WORK TO BE COMPLETED: Reproduce the opening lines of the records exactly, please, stopping after the line that contains "26. Fagette S, Somody".

DATASET EXTRACT:
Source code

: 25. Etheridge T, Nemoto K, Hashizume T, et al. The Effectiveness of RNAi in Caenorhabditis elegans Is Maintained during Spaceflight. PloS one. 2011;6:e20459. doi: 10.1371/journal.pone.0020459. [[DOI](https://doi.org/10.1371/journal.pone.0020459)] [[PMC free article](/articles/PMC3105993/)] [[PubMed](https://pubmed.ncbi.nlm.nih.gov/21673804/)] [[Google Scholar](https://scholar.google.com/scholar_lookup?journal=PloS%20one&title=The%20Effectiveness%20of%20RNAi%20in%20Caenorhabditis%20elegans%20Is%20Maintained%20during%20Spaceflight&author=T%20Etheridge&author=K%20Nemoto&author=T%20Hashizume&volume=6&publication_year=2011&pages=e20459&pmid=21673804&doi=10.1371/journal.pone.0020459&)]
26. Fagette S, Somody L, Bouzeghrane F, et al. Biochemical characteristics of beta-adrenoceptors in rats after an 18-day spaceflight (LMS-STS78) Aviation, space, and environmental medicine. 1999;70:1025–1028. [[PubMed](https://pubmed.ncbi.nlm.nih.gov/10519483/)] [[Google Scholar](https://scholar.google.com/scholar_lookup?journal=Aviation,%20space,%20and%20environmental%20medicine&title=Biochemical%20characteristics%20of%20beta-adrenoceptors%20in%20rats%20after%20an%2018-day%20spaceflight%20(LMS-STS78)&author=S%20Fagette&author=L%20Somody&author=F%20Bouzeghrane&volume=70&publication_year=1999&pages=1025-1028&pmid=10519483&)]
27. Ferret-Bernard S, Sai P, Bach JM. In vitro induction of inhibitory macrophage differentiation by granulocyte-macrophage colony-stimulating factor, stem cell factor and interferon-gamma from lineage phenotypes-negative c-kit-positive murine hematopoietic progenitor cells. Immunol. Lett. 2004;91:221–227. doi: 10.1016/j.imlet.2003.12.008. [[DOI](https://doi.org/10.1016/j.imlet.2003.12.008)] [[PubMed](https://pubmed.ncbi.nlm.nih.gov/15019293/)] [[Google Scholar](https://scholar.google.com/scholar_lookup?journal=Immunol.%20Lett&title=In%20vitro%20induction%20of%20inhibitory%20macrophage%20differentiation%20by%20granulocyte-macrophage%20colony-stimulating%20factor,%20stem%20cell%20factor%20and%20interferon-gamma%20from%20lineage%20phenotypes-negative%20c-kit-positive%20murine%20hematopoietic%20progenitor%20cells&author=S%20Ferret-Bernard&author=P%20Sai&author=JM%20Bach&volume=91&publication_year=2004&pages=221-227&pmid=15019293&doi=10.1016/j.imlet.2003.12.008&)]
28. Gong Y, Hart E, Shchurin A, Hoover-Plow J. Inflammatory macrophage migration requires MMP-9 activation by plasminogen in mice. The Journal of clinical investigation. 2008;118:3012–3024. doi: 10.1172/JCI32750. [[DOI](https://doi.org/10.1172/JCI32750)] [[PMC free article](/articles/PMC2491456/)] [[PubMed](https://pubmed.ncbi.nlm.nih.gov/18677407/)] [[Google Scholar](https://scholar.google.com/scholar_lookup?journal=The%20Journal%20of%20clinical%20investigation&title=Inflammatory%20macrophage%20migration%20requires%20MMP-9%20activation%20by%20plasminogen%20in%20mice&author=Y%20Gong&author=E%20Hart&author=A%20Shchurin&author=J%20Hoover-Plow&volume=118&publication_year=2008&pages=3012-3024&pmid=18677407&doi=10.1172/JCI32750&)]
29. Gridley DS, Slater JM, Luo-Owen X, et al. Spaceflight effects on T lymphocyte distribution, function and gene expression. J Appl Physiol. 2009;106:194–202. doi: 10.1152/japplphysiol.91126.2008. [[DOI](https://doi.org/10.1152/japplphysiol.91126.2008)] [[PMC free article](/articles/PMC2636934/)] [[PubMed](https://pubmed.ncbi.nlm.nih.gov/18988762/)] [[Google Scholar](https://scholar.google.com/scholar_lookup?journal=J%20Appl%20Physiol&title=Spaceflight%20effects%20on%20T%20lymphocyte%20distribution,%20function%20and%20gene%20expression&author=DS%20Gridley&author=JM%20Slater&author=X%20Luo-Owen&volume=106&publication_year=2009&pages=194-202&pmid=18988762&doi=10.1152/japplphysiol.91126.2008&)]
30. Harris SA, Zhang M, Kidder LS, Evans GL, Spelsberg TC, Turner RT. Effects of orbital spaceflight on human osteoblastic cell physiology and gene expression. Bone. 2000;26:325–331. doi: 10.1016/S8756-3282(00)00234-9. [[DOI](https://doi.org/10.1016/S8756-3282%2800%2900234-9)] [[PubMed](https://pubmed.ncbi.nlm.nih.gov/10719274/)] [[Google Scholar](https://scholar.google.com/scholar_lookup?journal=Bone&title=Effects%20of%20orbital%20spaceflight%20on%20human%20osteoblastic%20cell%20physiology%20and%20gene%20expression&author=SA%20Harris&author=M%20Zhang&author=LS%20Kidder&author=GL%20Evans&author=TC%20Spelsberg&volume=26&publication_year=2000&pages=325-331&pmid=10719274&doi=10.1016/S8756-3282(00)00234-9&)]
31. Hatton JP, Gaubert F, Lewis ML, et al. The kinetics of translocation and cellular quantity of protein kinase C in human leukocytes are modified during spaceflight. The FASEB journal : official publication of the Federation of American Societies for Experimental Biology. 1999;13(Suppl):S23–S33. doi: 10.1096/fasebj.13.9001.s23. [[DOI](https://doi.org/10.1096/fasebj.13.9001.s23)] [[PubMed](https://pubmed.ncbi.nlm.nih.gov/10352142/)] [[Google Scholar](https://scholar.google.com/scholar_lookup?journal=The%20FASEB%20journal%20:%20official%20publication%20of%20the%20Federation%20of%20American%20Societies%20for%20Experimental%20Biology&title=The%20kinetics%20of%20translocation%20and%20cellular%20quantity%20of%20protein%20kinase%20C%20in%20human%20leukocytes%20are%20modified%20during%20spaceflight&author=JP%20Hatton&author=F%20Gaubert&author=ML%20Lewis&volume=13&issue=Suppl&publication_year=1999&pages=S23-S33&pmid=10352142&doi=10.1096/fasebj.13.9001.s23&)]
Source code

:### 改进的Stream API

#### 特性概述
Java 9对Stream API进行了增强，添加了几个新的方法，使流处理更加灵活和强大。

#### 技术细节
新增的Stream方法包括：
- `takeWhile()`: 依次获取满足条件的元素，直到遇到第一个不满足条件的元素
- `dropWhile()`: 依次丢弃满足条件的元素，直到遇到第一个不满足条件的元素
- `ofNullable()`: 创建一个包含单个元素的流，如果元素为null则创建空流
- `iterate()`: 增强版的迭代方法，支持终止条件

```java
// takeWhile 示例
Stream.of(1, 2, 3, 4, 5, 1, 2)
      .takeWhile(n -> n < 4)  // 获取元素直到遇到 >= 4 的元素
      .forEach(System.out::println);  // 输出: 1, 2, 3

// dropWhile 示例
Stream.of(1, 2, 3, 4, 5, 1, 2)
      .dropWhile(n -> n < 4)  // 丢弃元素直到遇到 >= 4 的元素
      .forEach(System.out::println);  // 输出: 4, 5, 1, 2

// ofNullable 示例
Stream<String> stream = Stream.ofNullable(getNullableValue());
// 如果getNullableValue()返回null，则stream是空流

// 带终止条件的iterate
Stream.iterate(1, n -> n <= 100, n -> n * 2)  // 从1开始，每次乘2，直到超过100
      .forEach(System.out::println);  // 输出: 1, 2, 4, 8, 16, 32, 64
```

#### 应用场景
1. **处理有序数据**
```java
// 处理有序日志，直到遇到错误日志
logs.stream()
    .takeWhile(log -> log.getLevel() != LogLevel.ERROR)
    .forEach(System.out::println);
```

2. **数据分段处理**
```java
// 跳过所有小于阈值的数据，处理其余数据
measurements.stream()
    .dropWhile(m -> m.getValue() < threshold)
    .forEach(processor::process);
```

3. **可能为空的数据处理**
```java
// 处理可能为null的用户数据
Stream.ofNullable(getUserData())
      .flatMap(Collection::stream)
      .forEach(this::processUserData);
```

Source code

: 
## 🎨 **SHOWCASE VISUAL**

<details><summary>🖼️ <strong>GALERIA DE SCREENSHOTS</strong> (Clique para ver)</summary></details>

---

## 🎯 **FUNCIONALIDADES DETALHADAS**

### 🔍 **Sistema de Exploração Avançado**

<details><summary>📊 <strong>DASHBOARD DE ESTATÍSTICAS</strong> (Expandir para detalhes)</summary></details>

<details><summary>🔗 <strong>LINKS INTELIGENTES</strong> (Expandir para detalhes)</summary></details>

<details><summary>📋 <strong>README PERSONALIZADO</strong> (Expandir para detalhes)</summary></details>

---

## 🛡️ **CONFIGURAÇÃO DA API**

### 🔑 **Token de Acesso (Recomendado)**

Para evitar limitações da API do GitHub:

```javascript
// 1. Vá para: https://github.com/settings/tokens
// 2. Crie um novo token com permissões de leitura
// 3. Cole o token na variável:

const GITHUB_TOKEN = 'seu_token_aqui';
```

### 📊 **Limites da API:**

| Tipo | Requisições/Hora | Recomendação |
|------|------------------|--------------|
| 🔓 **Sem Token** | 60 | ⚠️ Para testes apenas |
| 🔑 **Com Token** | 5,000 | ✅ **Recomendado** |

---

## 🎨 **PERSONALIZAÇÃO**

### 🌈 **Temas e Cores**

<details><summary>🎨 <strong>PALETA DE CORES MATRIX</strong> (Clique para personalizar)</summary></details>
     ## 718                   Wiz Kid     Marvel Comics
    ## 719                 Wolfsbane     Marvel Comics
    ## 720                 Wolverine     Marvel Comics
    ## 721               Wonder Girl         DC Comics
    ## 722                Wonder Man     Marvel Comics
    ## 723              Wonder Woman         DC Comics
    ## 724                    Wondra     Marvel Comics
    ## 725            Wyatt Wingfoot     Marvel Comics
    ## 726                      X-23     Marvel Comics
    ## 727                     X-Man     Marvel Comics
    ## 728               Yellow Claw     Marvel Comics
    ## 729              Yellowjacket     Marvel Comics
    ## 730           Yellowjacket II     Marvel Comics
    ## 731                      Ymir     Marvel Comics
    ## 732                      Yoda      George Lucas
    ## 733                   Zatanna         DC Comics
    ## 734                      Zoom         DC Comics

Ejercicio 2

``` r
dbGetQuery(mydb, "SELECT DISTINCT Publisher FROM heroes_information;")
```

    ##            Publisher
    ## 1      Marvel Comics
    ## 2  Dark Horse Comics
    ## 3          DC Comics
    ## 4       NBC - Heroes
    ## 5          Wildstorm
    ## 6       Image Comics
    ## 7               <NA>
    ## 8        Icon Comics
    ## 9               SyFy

EXERCISE RESULT:
Source code

: 25. Etheridge T, Nemoto K, Hashizume T, et al. The Effectiveness of RNAi in Caenorhabditis elegans Is Maintained during Spaceflight. PloS one. 2011;6:e20459. doi: 10.1371/journal.pone.0020459. [[DOI](https://doi.org/10.1371/journal.pone.0020459)] [[PMC free article](/articles/PMC3105993/)] [[PubMed](https://pubmed.ncbi.nlm.nih.gov/21673804/)] [[Google Scholar](https://scholar.google.com/scholar_lookup?journal=PloS%20one&title=The%20Effectiveness%20of%20RNAi%20in%20Caenorhabditis%20elegans%20Is%20Maintained%20during%20Spaceflight&author=T%20Etheridge&author=K%20Nemoto&author=T%20Hashizume&volume=6&publication_year=2011&pages=e20459&pmid=21673804&doi=10.1371/journal.pone.0020459&)]
26. Fagette S, Somody L, Bouzeghrane F, et al. Biochemical characteristics of beta-adrenoceptors in rats after an 18-day spaceflight (LMS-STS78) Aviation, space, and environmental medicine. 1999;70:1025–1028. [[PubMed](https://pubmed.ncbi.nlm.nih.gov/10519483/)] [[Google Scholar](https://scholar.google.com/scholar_lookup?journal=Aviation,%20space,%20and%20environmental%20medicine&title=Biochemical%20characteristics%20of%20beta-adrenoceptors%20in%20rats%20after%20an%2018-day%20spaceflight%20(LMS-STS78)&author=S%20Fagette&author=L%20Somody&author=F%20Bouzeghrane&volume=70&publication_year=1999&pages=1025-1028&pmid=10519483&)]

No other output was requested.